[DATA LISTING — start]

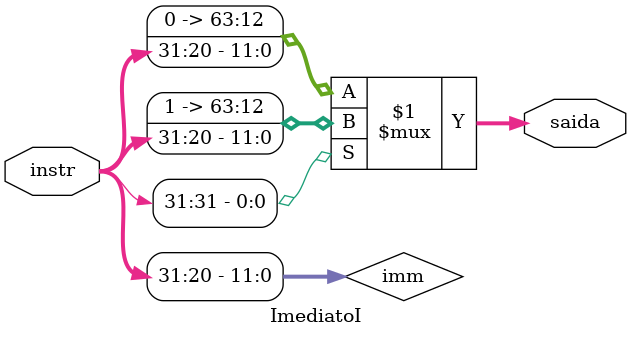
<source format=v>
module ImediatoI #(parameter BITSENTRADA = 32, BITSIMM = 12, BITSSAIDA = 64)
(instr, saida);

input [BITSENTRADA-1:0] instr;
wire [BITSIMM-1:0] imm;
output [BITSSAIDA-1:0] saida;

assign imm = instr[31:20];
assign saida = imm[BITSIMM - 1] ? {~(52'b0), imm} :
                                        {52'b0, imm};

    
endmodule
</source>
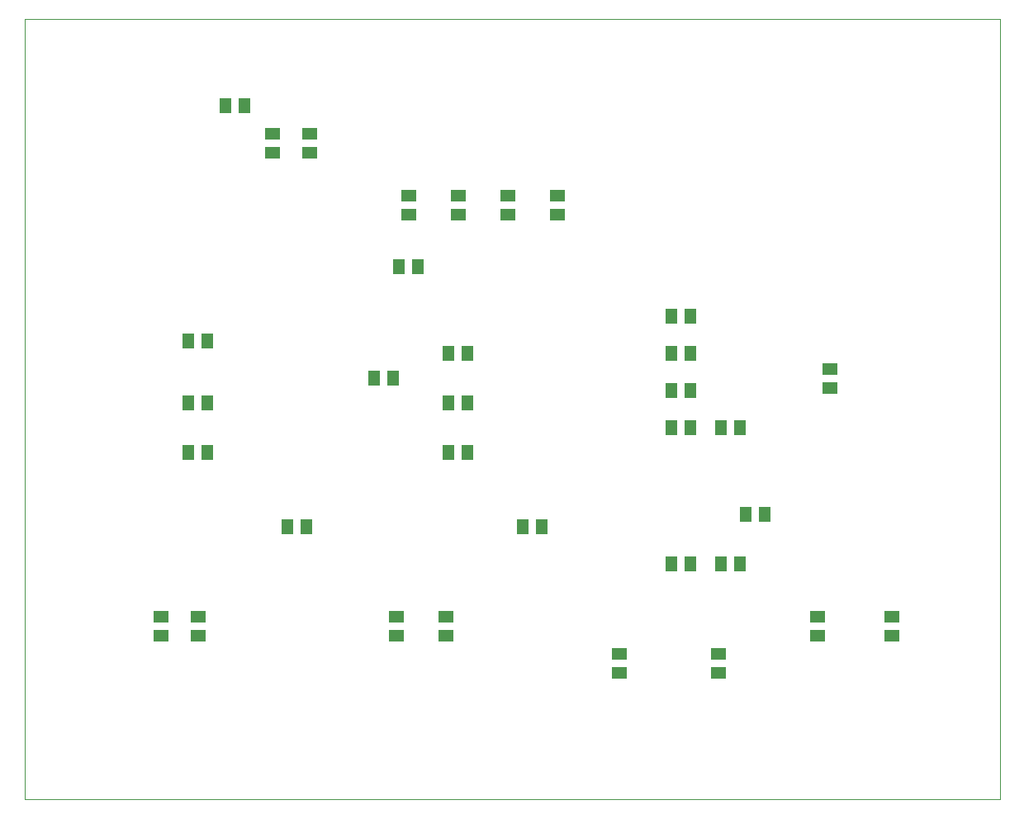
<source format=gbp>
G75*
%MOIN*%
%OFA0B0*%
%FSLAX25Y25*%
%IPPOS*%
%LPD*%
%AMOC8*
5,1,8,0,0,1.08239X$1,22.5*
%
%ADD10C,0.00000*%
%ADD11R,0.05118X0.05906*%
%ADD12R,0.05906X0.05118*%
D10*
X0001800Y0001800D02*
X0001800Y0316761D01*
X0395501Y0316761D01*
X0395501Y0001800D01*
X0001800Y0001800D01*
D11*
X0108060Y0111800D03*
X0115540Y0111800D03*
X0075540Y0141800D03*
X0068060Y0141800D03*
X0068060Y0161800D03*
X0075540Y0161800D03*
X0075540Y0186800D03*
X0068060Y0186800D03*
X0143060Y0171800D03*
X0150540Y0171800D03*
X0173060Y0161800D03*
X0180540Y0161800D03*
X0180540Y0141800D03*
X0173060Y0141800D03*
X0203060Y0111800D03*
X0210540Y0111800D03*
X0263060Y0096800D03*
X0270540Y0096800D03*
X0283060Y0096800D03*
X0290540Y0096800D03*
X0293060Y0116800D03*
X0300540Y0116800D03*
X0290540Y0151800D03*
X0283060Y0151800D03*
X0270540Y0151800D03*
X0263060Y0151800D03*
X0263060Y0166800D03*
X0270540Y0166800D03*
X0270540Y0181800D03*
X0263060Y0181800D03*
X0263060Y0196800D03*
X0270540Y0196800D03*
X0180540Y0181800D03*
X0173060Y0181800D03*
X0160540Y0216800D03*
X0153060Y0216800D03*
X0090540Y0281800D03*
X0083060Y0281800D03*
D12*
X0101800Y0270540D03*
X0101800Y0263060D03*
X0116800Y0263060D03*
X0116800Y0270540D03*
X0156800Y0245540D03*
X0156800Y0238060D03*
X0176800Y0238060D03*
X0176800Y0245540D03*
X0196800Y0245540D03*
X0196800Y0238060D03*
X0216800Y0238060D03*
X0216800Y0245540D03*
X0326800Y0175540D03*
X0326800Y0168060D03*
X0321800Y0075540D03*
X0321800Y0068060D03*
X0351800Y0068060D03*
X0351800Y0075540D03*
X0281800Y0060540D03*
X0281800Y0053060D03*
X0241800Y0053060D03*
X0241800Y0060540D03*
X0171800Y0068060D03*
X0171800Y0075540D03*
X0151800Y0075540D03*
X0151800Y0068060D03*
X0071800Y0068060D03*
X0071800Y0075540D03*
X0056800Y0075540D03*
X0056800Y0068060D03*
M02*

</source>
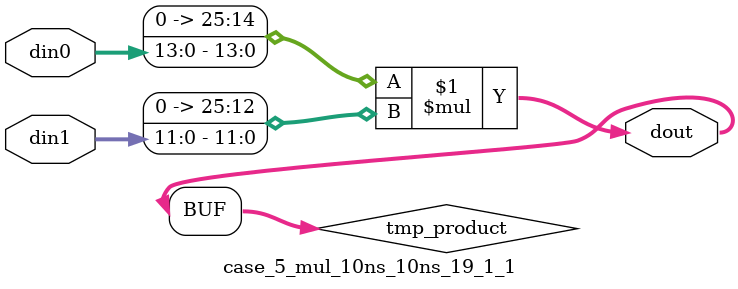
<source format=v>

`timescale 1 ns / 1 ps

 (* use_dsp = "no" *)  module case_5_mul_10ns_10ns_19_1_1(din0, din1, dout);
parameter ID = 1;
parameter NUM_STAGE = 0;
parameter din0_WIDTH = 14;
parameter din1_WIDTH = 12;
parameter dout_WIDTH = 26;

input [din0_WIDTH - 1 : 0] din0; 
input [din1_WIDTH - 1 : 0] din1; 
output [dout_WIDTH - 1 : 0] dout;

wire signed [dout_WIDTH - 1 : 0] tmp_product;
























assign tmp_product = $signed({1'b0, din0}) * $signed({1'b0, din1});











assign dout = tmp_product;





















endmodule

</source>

[DATA LISTING — finish]

Reproduce the lines above beginning at the line that contains "module ImediatoI #(parameter" and ending at the line that contains "X0068060Y0186800D03*". No pictures.

» **WRITTEN SOLUTION**
module ImediatoI #(parameter BITSENTRADA = 32, BITSIMM = 12, BITSSAIDA = 64)
(instr, saida);

input [BITSENTRADA-1:0] instr;
wire [BITSIMM-1:0] imm;
output [BITSSAIDA-1:0] saida;

assign imm = instr[31:20];
assign saida = imm[BITSIMM - 1] ? {~(52'b0), imm} :
                                        {52'b0, imm};

    
endmodule
</source>
<source format=gbp>
G75*
%MOIN*%
%OFA0B0*%
%FSLAX25Y25*%
%IPPOS*%
%LPD*%
%AMOC8*
5,1,8,0,0,1.08239X$1,22.5*
%
%ADD10C,0.00000*%
%ADD11R,0.05118X0.05906*%
%ADD12R,0.05906X0.05118*%
D10*
X0001800Y0001800D02*
X0001800Y0316761D01*
X0395501Y0316761D01*
X0395501Y0001800D01*
X0001800Y0001800D01*
D11*
X0108060Y0111800D03*
X0115540Y0111800D03*
X0075540Y0141800D03*
X0068060Y0141800D03*
X0068060Y0161800D03*
X0075540Y0161800D03*
X0075540Y0186800D03*
X0068060Y0186800D03*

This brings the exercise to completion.